(dissenting). I respectfully dissent. CPLR 1401 is the statutory basis for contribution claims. The statutory language does not elucidate the types of actions in which contribution is available. The legislative history of CPLR 1401 is less than clear. An argument for either position on this appeal may be made out in the legislative statements attendant to its passage.
It seems appropriate, under the circumstances, to turn instead to judicial interpretations of CPLR 1401 for assistance in resolving the issues herein. With Dole v Dow Chem. Co. (30 NY2d 143), comparative negligence has undergone a relatively *32liberal construction in case law (see, Lippes v Atlantic Bank, 69 AD2d 127). Contribution has also undergone changes. In Schauer v Joyce (54 NY2d 1), it was held that the viability of a contribution claim was to be judged, not by whether the third-party defendant owed a duty to the defendant, but by whether each owed a duty to the plaintiff and, by breaching their respective duties, whether the parties contributed to the plaintiffs ultimate injuries. These requirements were reiterated in Crow-Crimmins-Wolff & Munier v County of Westchester (90 AD2d 785), where a contractor against whom the county asserted a counterclaim for breach of a contract to construct a sewage treatment plant was permitted to maintain a third-party action against the county’s consulting engineers for indemnification and/or contribution. The Second Department held that privity of contract between the parties to the third-party action was not necessary (see, Haseley Trucking Co. v Great Lakes Pipe Co., 101 AD2d 1019; Taft v Shaffer Trucking, 52 AD2d 255, appeal dismissed 42 NY2d 974). In addition, this court in State Univ. Constr. Fund v United Technology Corp. (78 AD2d 748) allowed an architect, who was sued by the plaintiff for breach of contract, negligence and malpractice in the construction of a chilled water system, to commence a third-party action against the manufacturers of materials used in the system even when the plaintiffs cause of action against them for breach of warranty was statutorily barred.
In causes of action for contribution, the emphasis has been on whether the parties involved in the third-party action contributed to the same injury rather than the particular theories of law sued upon (see, Samaritan Hosp. v McManus, Longe, Brockwehl, 92 AD2d 957; Nassau Roofing & Sheet Metal Co. v Celotex Corp., 74 AD2d 679; North Colonie Cent. School Dist. v MacFarland Constr. Co., 60 AD2d 685). In view of the foregoing, I conclude that the third-party claim for contribution was properly interposed in this action and that the motion of third-party defendant Thompson Construction Corporation (Thompson) for dismissal was properly denied.
Thompson also challenges the third-party claim for indemnification on the ground that it is without merit absent an express indemnification agreement between the parties and on the separate ground that it is applicable only in situations involving tortious activity. Thompson’s first assertion fails in light of the holding in McDermott v City of New York (50 NY2d 211), where the Court of Appeals held that indemnification could be implied where warranted by equitable circum*33stances. The Court of Appeals also held that indemnification is not restricted to tort actions (supra, at p 218, n 4). The order of Special Term should therefore be affirmed.

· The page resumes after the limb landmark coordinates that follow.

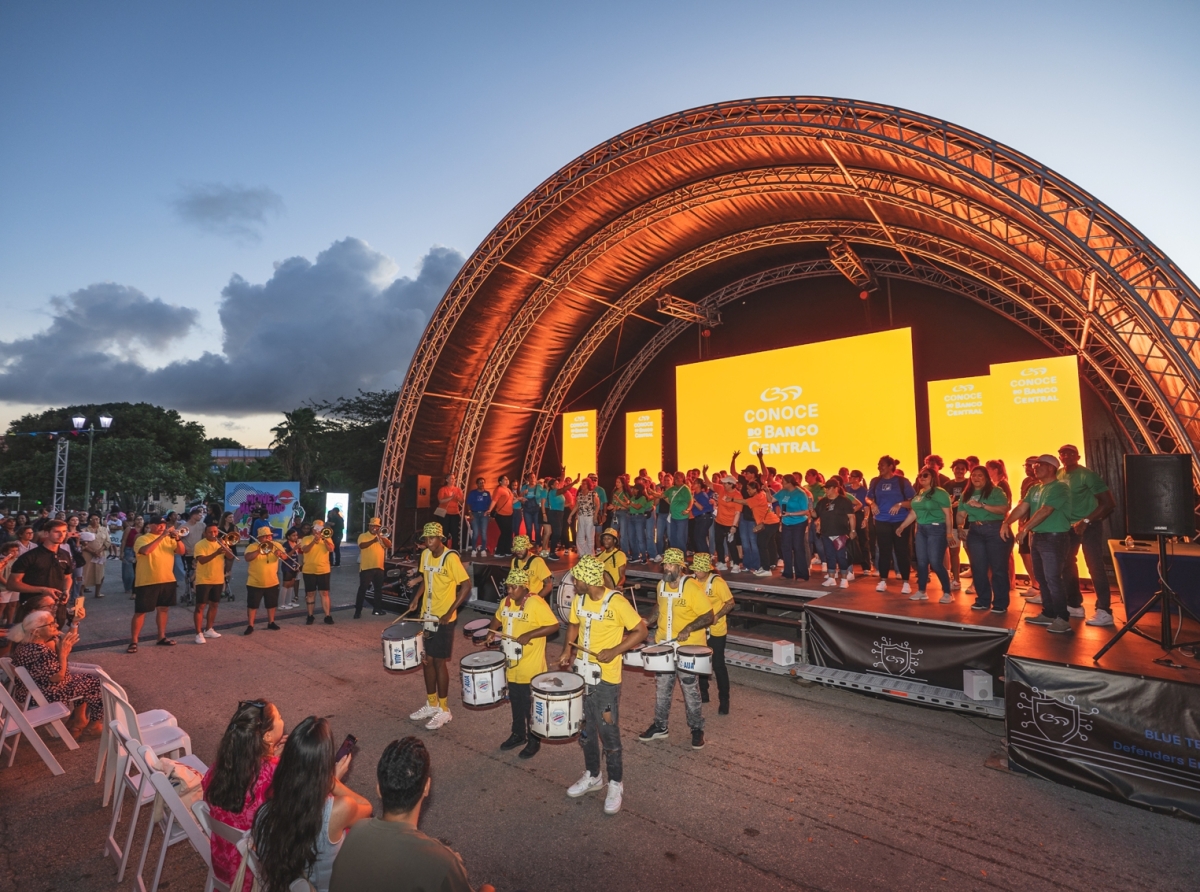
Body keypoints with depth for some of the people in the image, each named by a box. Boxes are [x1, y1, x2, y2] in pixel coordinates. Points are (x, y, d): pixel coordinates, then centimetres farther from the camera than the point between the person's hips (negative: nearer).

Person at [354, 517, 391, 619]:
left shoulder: (381, 537, 12)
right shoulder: (363, 536, -1)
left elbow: (389, 545, -2)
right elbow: (361, 546, -20)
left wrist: (380, 536, -11)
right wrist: (373, 540, -28)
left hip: (379, 567, 5)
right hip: (366, 567, -5)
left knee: (378, 589, 12)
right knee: (362, 589, -3)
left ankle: (377, 609, 22)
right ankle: (358, 611, 1)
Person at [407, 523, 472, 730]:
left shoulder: (451, 558, -19)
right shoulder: (425, 555, 3)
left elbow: (467, 585, -20)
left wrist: (450, 612, -23)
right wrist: (416, 597, 0)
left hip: (443, 619, -7)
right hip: (426, 616, 7)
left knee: (439, 662, 1)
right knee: (427, 660, 15)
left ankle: (444, 710, 17)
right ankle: (431, 704, 32)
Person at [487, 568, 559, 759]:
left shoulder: (537, 604, -21)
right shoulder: (506, 602, 2)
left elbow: (554, 625, -24)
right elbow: (498, 618, 20)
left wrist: (529, 635, -29)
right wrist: (492, 630, -1)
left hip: (531, 668, -7)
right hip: (511, 666, 7)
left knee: (531, 706, 8)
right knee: (515, 702, 21)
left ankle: (534, 741, 25)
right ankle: (518, 734, 39)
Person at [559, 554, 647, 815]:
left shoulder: (616, 602, -21)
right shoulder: (578, 600, -1)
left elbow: (640, 631, -15)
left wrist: (615, 651, -23)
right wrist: (568, 649, 0)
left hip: (606, 678, -6)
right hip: (581, 674, 6)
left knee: (608, 731, 6)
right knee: (585, 728, 19)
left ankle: (615, 785, 25)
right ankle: (592, 776, 39)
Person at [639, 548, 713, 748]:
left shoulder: (693, 588, -20)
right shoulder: (661, 585, -1)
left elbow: (709, 617, -18)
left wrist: (688, 628, -29)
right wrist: (650, 620, 3)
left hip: (688, 648, -6)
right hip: (663, 645, 6)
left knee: (690, 690, 9)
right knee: (661, 688, 17)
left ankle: (697, 728, 28)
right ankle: (660, 726, 34)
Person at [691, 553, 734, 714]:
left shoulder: (717, 582, -19)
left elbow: (730, 603, -14)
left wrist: (717, 616, -25)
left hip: (716, 631, -5)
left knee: (718, 665, 2)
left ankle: (724, 701, 16)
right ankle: (703, 694, 36)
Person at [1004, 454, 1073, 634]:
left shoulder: (1059, 488, -13)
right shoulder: (1034, 489, 14)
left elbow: (1045, 511, -20)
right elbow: (1022, 507, 6)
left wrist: (1025, 528, -20)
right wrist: (1006, 523, -8)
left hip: (1054, 538, -9)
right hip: (1037, 537, 9)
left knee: (1053, 580, -10)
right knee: (1042, 579, 13)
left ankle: (1063, 619, -3)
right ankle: (1048, 614, 22)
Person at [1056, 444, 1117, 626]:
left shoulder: (1087, 475, -15)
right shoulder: (1058, 475, 4)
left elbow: (1108, 503, -17)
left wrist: (1086, 521, -23)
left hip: (1090, 526, -7)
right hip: (1068, 526, 7)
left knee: (1095, 567, -8)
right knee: (1066, 565, 12)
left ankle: (1104, 612, -5)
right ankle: (1074, 605, 23)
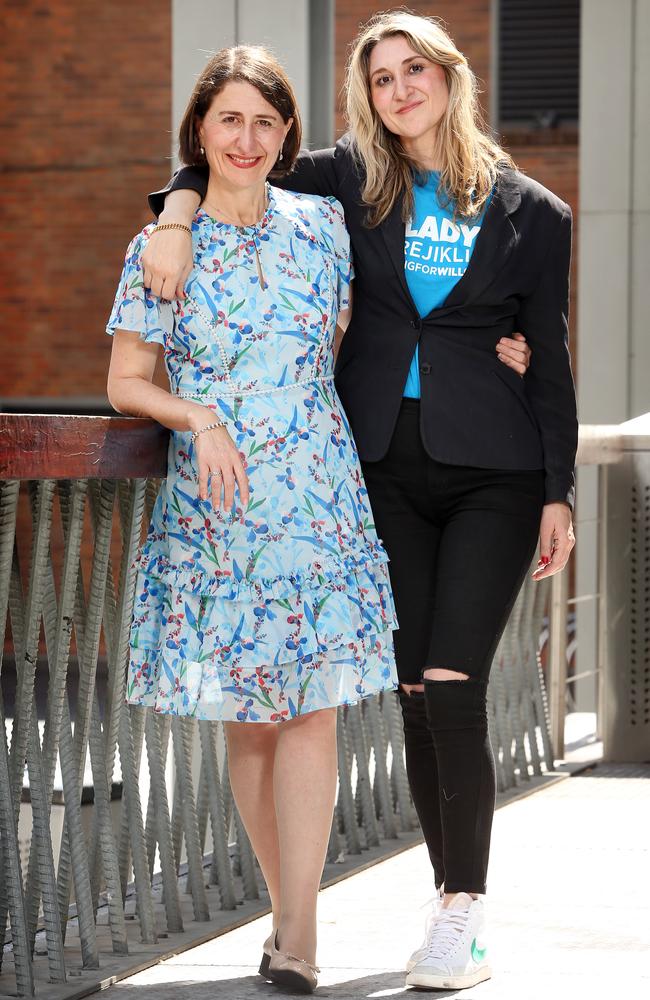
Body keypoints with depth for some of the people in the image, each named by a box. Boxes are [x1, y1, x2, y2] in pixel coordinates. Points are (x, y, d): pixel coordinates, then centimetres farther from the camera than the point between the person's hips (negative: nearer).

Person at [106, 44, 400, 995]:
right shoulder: (162, 247, 1)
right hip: (216, 506, 0)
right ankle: (289, 913, 17)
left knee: (311, 709, -8)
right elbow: (126, 381, 5)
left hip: (320, 499, 0)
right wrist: (200, 417, -12)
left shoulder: (323, 224, 6)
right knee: (249, 720, 3)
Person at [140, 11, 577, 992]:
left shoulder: (529, 212, 3)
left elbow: (550, 360, 6)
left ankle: (465, 913, -5)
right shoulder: (350, 180, 7)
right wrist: (177, 214, -6)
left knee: (452, 685, -12)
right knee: (413, 690, 3)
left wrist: (559, 494, 4)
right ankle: (454, 900, 14)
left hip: (490, 472, -3)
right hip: (385, 465, 3)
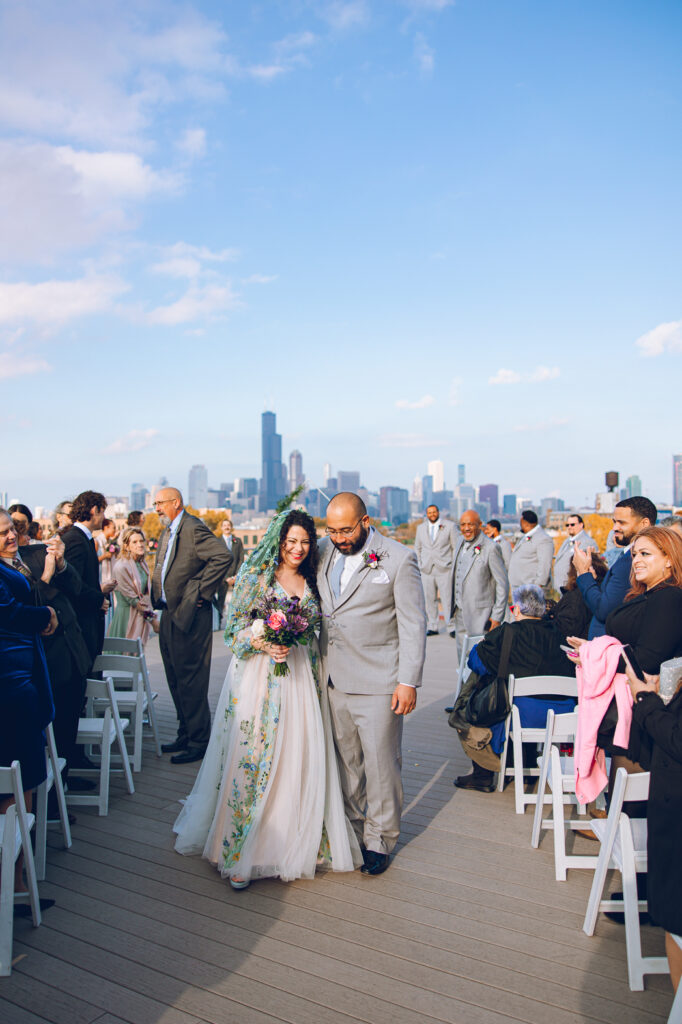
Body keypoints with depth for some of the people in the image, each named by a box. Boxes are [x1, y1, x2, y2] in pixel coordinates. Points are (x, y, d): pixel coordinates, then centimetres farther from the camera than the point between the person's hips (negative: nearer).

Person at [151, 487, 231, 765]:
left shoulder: (193, 528, -14)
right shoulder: (167, 532, 16)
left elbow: (223, 556, -26)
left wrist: (200, 591, -20)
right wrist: (157, 601, 12)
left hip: (189, 616, -10)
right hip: (170, 614, 10)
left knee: (190, 680, -3)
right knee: (176, 680, 17)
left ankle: (198, 742, 8)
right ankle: (185, 736, 29)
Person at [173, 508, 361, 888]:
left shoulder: (311, 582, 10)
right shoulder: (256, 576, -2)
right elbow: (235, 627, -4)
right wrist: (263, 643, -18)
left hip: (301, 679, 4)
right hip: (259, 676, -4)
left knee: (300, 761, 5)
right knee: (252, 758, -2)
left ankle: (296, 843, 21)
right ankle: (240, 853, 8)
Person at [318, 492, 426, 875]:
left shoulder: (399, 559, -8)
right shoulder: (324, 552, 6)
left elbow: (414, 624, -7)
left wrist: (409, 681, -10)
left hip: (378, 683, -4)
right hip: (334, 679, 5)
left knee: (381, 763, 4)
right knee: (345, 761, 14)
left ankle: (380, 840, 22)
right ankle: (352, 828, 31)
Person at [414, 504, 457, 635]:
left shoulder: (449, 525, 5)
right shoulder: (421, 528, 14)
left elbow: (456, 547, 5)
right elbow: (417, 548, 21)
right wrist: (419, 565, 11)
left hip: (444, 569, -3)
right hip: (426, 569, 3)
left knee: (447, 599, -6)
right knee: (429, 599, 3)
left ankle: (451, 626, 1)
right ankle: (432, 627, 10)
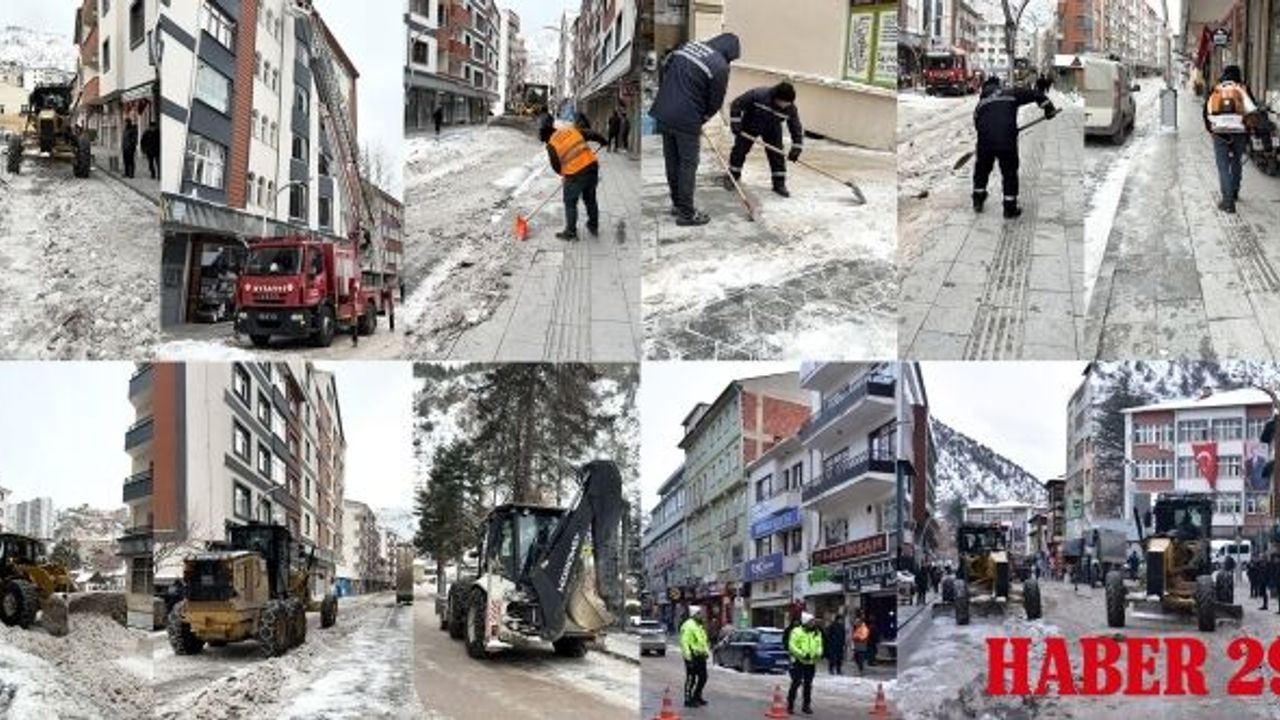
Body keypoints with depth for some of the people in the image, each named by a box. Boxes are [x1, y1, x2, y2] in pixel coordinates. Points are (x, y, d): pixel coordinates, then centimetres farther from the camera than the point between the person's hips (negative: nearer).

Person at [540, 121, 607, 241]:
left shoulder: (551, 146, -3)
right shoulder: (571, 130, 8)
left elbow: (556, 166, 5)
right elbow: (591, 134, 10)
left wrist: (564, 173, 24)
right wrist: (602, 140, 27)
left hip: (575, 175, -6)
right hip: (592, 166, 6)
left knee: (570, 203, 12)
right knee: (590, 199, 22)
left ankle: (571, 233, 17)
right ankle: (593, 227, 36)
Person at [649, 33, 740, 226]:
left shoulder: (688, 45, 8)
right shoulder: (720, 66, -13)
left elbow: (664, 69, 16)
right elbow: (716, 101, -5)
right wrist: (703, 118, 14)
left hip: (664, 114, 7)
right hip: (687, 121, -7)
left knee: (672, 161, 18)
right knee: (688, 165, 5)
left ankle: (677, 203, 33)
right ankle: (686, 213, 10)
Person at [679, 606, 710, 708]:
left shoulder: (700, 626, 18)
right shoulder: (688, 626, -13)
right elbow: (684, 642, -19)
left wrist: (707, 651, 20)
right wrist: (688, 656, -24)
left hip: (701, 656, 9)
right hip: (693, 657, -9)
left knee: (703, 678, 13)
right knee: (691, 678, -5)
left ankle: (697, 697, 26)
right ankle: (688, 700, 1)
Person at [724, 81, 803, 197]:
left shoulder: (790, 109, -27)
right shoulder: (758, 95, -36)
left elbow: (796, 128, -16)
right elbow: (736, 104, -25)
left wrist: (796, 148, -22)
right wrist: (735, 123, -27)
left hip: (772, 129, 2)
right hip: (750, 125, -2)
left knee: (776, 154, -5)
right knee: (739, 149, 1)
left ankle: (779, 184, 6)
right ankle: (732, 176, 20)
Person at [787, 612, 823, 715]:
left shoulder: (817, 633, 10)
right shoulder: (797, 632, -8)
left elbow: (819, 646, 14)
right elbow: (792, 646, -13)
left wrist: (818, 653, -9)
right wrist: (803, 654, -22)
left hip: (811, 663, 5)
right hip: (798, 661, -5)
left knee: (808, 685, 10)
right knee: (796, 683, -9)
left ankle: (806, 705, 19)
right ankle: (790, 705, 1)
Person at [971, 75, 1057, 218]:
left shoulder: (980, 104, 21)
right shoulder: (1011, 94, 12)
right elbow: (1034, 94, 10)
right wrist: (1048, 108, 19)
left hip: (985, 142, 3)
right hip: (1007, 141, -2)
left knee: (982, 170, 24)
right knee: (1009, 173, 10)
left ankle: (978, 201, 31)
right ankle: (1010, 208, 13)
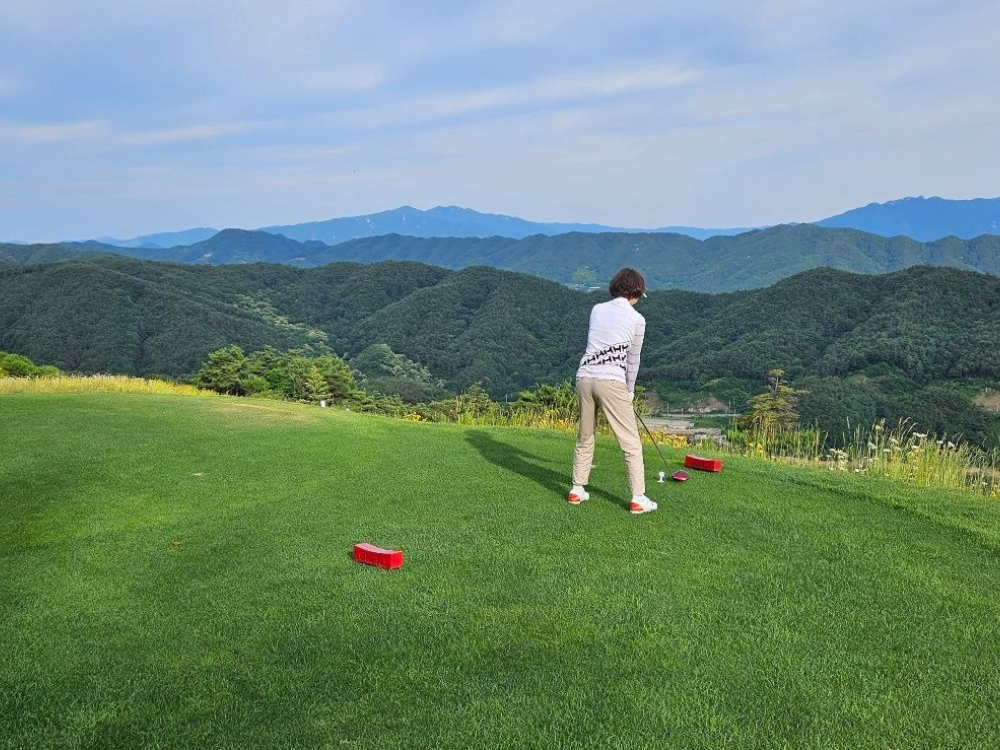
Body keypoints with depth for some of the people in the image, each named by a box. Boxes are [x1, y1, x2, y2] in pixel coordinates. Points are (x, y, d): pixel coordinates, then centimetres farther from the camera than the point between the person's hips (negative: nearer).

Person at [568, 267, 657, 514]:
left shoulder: (597, 309, 13)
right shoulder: (637, 319, 0)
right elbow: (632, 359, 7)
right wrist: (630, 391, 22)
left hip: (584, 377, 5)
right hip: (611, 382, -5)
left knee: (584, 438, 19)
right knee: (631, 442, 4)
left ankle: (577, 490, 26)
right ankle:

Mahoney, P. J., Casey and Yesawich, Jr., JJ., concur with Levine, J.; Mikoll, J., dissents and votes to affirm in an opinion.
Order reversed, on the law, without costs, motion granted and third-party complaint dismissed against third-party defendant Thompson Construction Corporation, with leave to re-plead so much thereof as asserts a cause of action for indemnification within 20 days after service of a copy of the order to be entered upon this decision with notice of entry.